Unhappiness over Public Lands Development Corporation is at the rebellion level. People see it as a sneaky build-out initiative.

We are way overbuilt and over-trafficked, and the infrastructure is neither sufficient nor in working order.

I note this offering from a reader of the Ian Lind blog:

“I have some experience with life in both Hawaii and Oregon. Oregon is run like Germany, and I mean that in a complimentary way. In the public sphere everything works, everything is clean, people are invariably polite, conscientious and efficient. Hawaii, on the other hand, is more like Bangladesh or Uzbekistan.”

And this Facebook posting by the once-would-be-mayor Panos Prevedouros:

“Hawaii is … a Third World society with First World clothes and amenities.”

Oahu was a slower, less-crowded place when I arrived in January 1963. There was plenty of parking, even in Waikiki.
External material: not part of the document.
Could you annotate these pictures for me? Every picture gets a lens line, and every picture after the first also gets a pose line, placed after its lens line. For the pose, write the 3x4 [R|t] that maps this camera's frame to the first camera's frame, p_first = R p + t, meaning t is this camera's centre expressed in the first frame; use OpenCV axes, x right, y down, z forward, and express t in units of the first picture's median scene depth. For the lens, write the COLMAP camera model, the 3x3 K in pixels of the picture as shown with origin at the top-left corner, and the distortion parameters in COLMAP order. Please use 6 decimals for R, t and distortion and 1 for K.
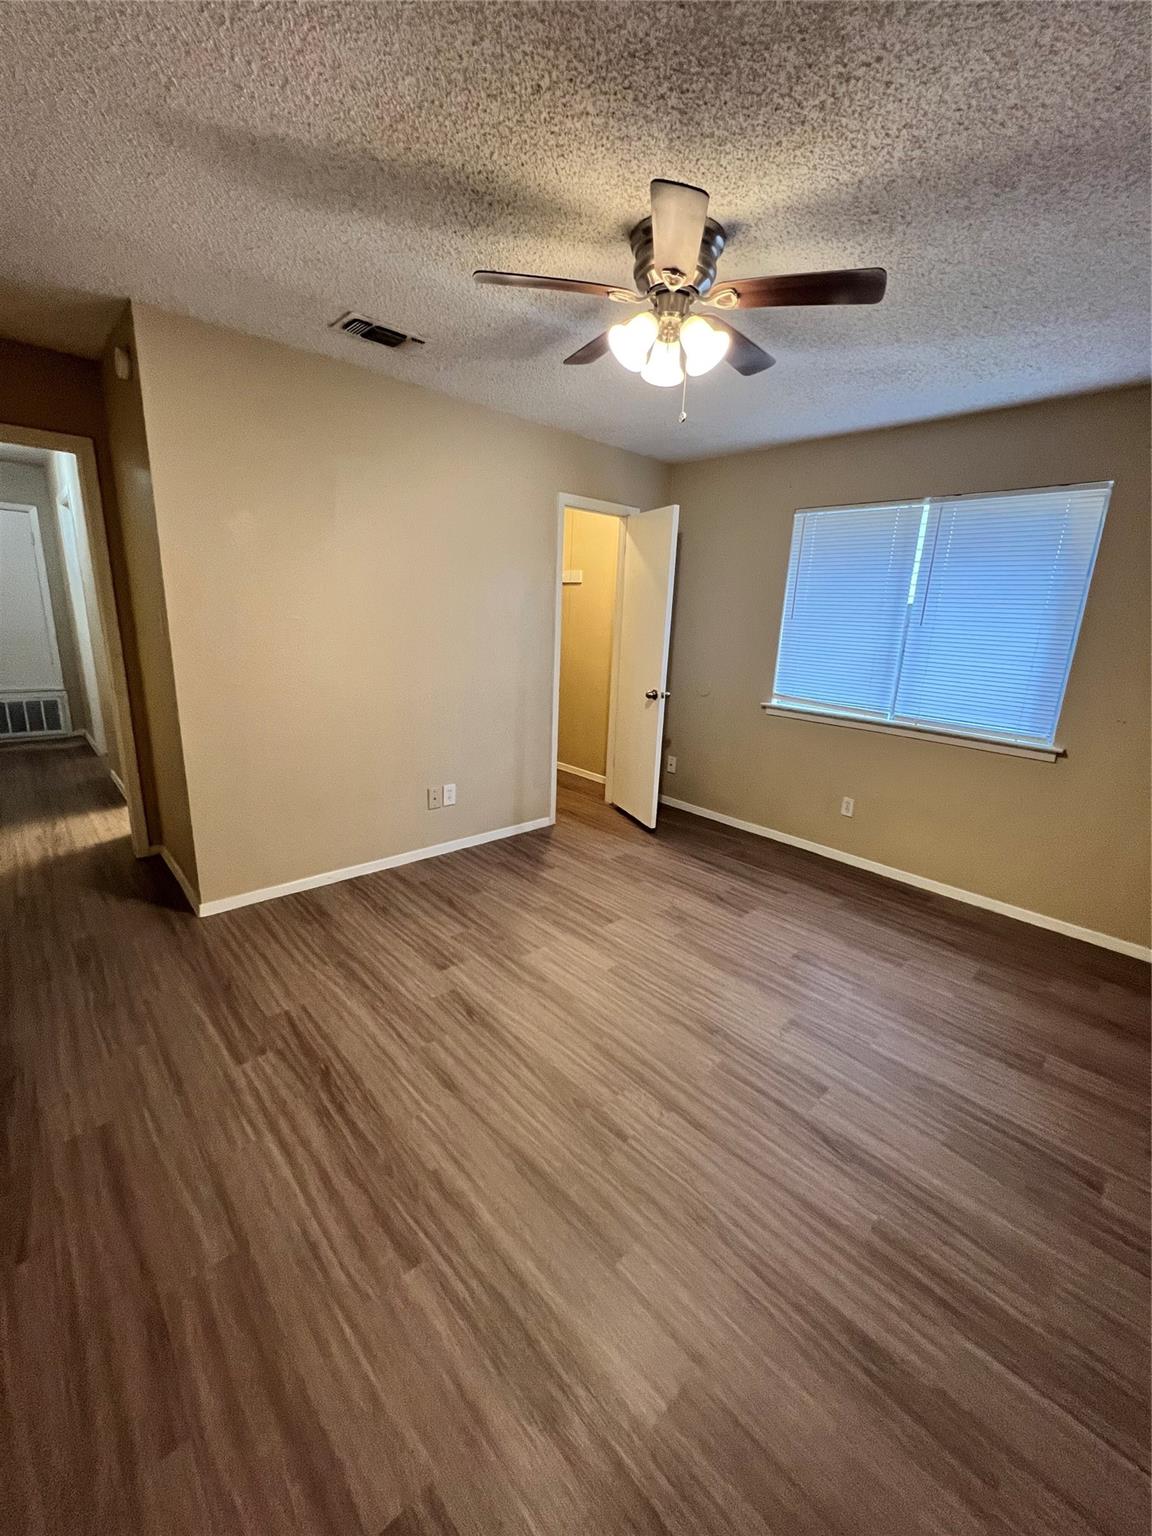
lens RADIAL K [[610.7, 0, 582.1], [0, 610.7, 760.8], [0, 0, 1]] dist [-0.000889, 0.000610]
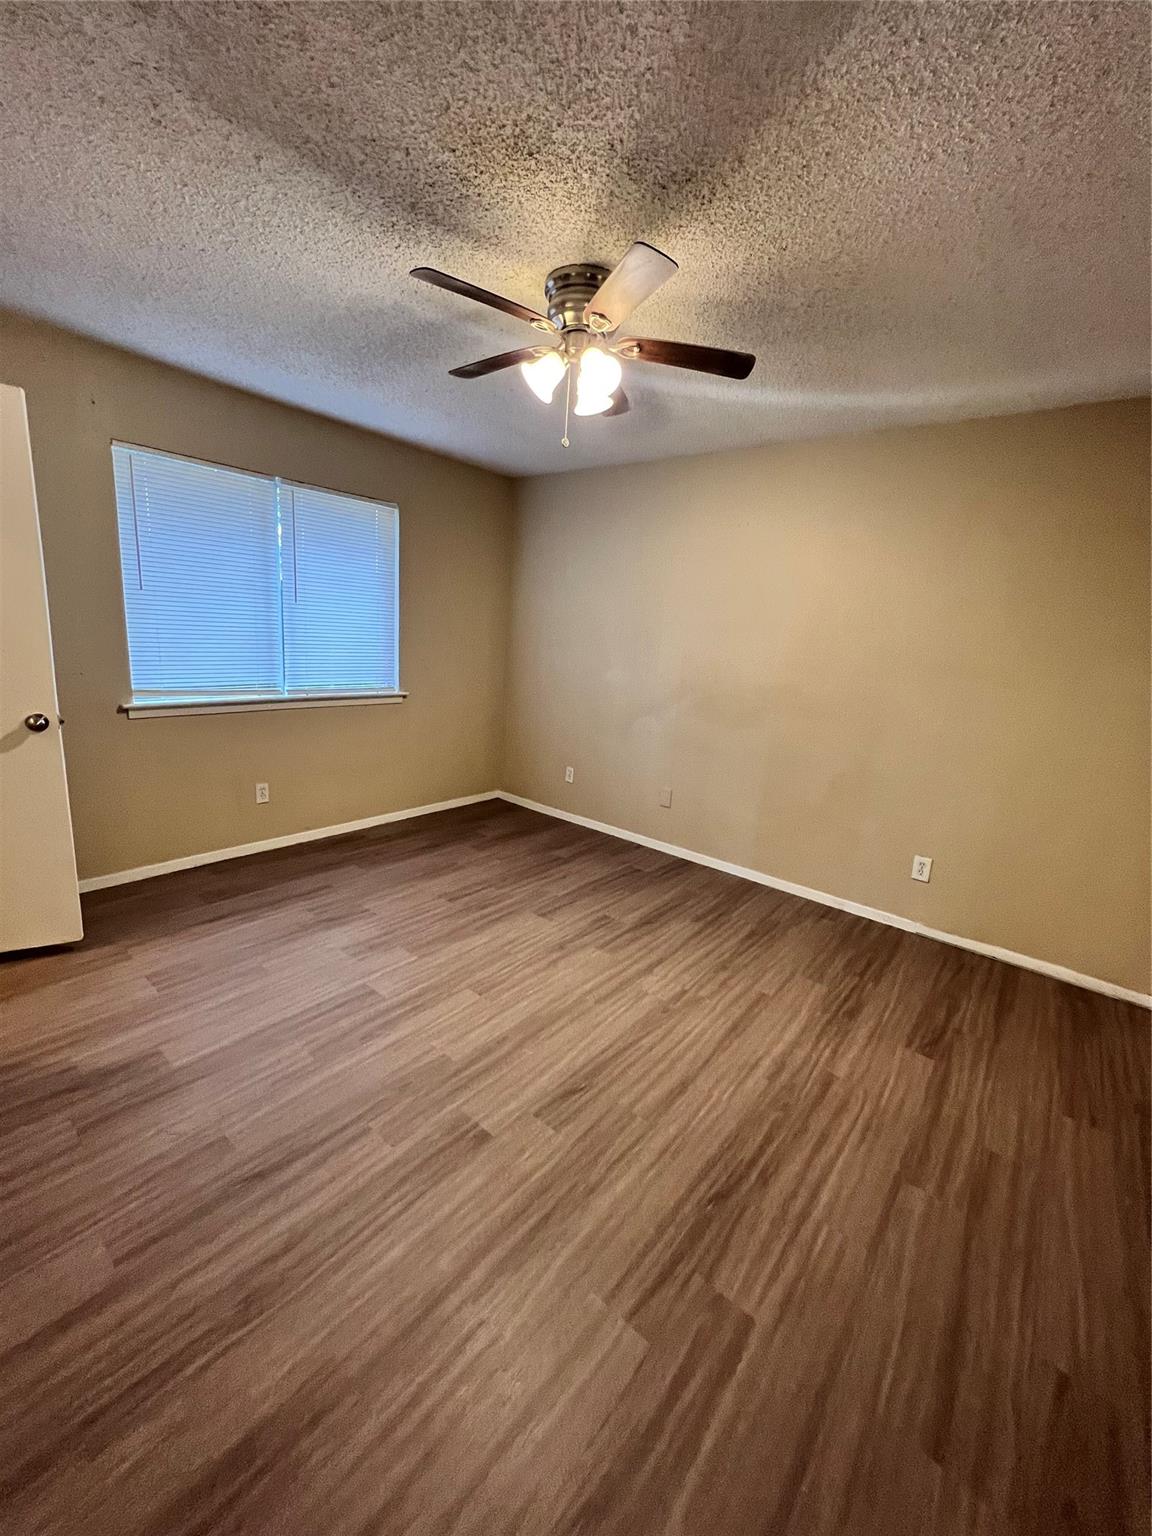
lens RADIAL K [[610.7, 0, 582.1], [0, 610.7, 760.8], [0, 0, 1]] dist [-0.000889, 0.000610]
pose [[-0.124938, -0.264820, 0.956170, -0.947284], [0.166976, 0.944363, 0.283368, -0.286816], [-0.978013, 0.195061, -0.073768, 1.034108]]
Bars weren’t allowed to be called that, so they just had signs saying “cocktails.”

The high-end eatery was Canlis, with either steak or fish, baked potato or rice, and the Canlis salad. There was a broil-your-own steak house ($5.95 with baked potato and salad bar) on Beach Walk. Chinatown was still Chinese and full of late-night saimin hole-in-the-walls.

I wish we’d have said no more suburban housing developments and no new car unless you showed a receipt for shipping your old one off-island. After all, we are an island. No limitless land like Las Vegas. How many people, houses and cars can we stuff in?

I do wish we had a better selection of high-paying jobs to keep more of our kids here, but we cannot seem to attract high-tech companies. They cite mediocre schools, an untrained workforce and being a minimum five-hour plane ride from the Mainland.

We had a chance to have a spaceport and space academy on the Big Island, but people shot it down as intrusive.

The train is called intrusive. Apparently more cars, more subdivisions and more strip malls are not.

And wouldn’t you say, given the trend nationwide, it’s time for us to make this a same-gender marriage state?

Also, shouldn’t we drop those public employee funded-pensions for future hires in favor of 401(k) or annuity plans? We’re $21 million underfunded, and making that up seems hopeless.

And as Marcus Oshiro of the state House Finance Committee said: This is not the year for public worker pay raises, and they are not likely.

Four years ago we had 45,908 full-time state employees budgeted at $10.37 billion. In 2012, we had fewer employees – 44,747 – budgeted at $11 billion. But those forced reductions in job slots (RIFs) have seriously crimped public services and really need to be restored – meaning a higher payroll.